### DIRECTIONS
The answer must be one number: how many lines below contain the word "Left".
Segment Start: PROVIDED DATA
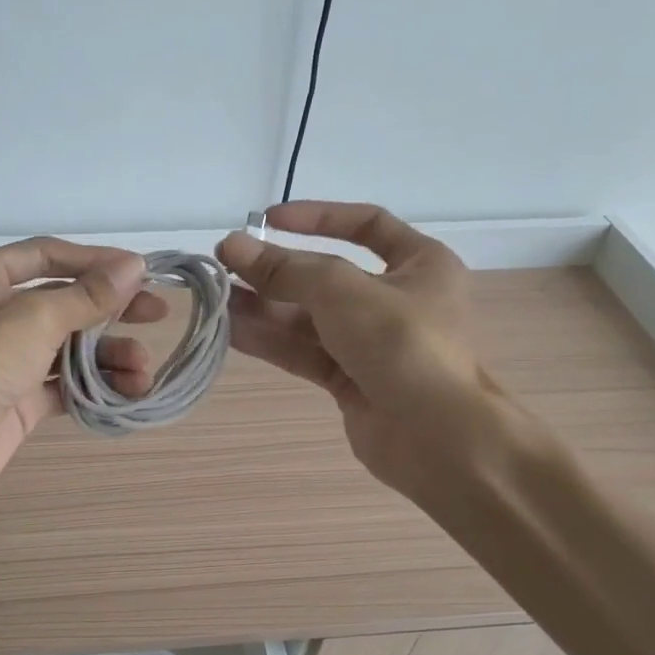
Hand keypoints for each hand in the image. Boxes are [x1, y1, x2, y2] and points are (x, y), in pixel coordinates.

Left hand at [0, 238, 165, 512]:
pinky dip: (93, 386)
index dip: (97, 261)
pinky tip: (127, 392)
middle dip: (110, 310)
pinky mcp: (15, 399)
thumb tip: (134, 267)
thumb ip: (87, 296)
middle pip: (62, 300)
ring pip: (66, 346)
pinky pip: (62, 383)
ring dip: (107, 356)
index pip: (47, 254)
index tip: (143, 272)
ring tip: (143, 372)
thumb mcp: (33, 320)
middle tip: (158, 314)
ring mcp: (3, 359)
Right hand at [216, 202, 495, 507]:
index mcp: (420, 264)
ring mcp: (374, 344)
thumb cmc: (402, 344)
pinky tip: (232, 332)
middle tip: (225, 266)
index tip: (266, 221)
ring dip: (265, 308)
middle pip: (327, 277)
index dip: (316, 218)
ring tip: (218, 301)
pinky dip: (273, 341)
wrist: (436, 437)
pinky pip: (307, 352)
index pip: (366, 224)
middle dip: (276, 273)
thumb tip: (231, 245)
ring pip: (311, 318)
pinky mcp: (353, 381)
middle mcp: (398, 300)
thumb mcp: (341, 291)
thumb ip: (285, 269)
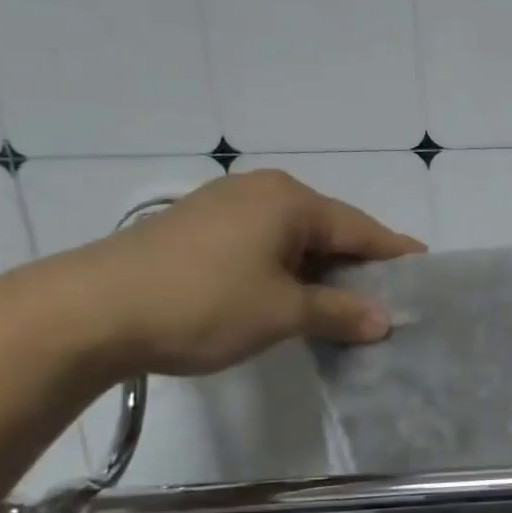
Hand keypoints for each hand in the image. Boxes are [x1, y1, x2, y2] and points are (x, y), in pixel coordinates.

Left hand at [58, 170, 425, 377]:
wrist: (86, 312)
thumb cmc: (202, 303)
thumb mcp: (282, 312)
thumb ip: (340, 312)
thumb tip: (385, 320)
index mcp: (290, 201)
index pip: (361, 229)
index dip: (395, 254)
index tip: (425, 269)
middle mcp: (261, 192)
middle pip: (329, 230)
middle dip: (358, 266)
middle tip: (387, 297)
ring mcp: (225, 207)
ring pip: (295, 239)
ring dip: (321, 272)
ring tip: (345, 306)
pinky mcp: (197, 229)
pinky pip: (264, 246)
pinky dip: (287, 271)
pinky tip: (292, 298)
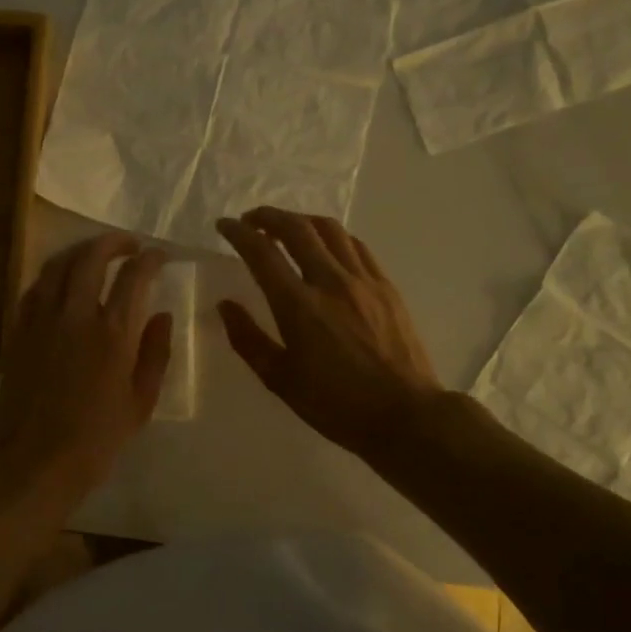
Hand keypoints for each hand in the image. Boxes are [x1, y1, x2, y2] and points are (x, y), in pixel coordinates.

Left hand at [0, 233, 172, 502]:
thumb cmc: (96, 439)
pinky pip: (35, 286)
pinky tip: (62, 280)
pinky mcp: (18, 330)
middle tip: (129, 244)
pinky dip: (53, 274)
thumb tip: (163, 315)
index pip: (134, 276)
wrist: (33, 461)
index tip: (159, 256)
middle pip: (91, 257)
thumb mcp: (141, 403)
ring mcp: (41, 319)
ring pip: (58, 264)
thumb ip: (155, 353)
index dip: (150, 259)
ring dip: (80, 250)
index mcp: (113, 333)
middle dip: (113, 241)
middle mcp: (76, 314)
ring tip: (95, 252)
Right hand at [216, 208, 443, 458]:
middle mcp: (330, 281)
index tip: (225, 225)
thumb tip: (225, 305)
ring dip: (301, 220)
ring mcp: (363, 280)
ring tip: (286, 228)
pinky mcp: (386, 286)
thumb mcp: (280, 380)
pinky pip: (356, 245)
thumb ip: (248, 339)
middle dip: (268, 216)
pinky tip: (326, 246)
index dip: (239, 232)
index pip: (262, 252)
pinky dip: (332, 236)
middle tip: (251, 220)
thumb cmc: (336, 404)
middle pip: (296, 228)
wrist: (405, 415)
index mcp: (298, 306)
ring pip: (329, 229)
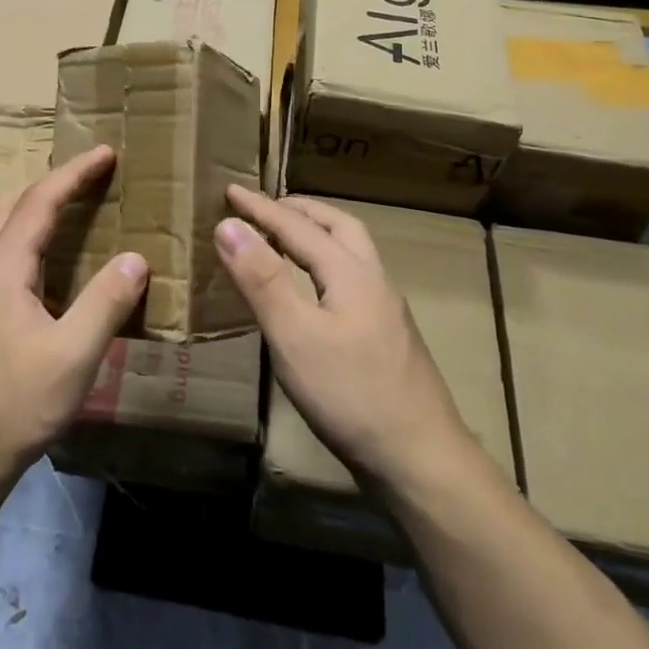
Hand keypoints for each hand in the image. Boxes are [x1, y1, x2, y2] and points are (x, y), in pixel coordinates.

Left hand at [0, 145, 148, 490]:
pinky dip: (19, 241)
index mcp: (0, 270)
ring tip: (66, 216)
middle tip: (86, 182)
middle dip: (46, 184)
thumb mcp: (74, 356)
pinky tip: (40, 271)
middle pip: (6, 205)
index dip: (74, 174)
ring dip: (28, 211)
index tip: (106, 153)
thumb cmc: (15, 405)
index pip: (39, 203)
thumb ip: (106, 302)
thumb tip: (136, 259)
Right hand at [215, 185, 467, 488]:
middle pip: (338, 226)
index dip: (260, 208)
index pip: (297, 226)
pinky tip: (314, 291)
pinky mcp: (387, 336)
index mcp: (349, 272)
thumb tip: (229, 225)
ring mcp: (386, 309)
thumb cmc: (349, 394)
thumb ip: (261, 278)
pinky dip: (326, 263)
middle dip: (299, 210)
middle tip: (265, 209)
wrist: (419, 458)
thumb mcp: (293, 335)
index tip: (229, 190)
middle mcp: (373, 280)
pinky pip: (353, 277)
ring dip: (317, 234)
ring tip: (286, 241)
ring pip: (351, 252)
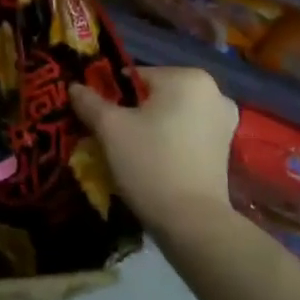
Segment End: PROVIDED DATA
### TASK OUTPUT
4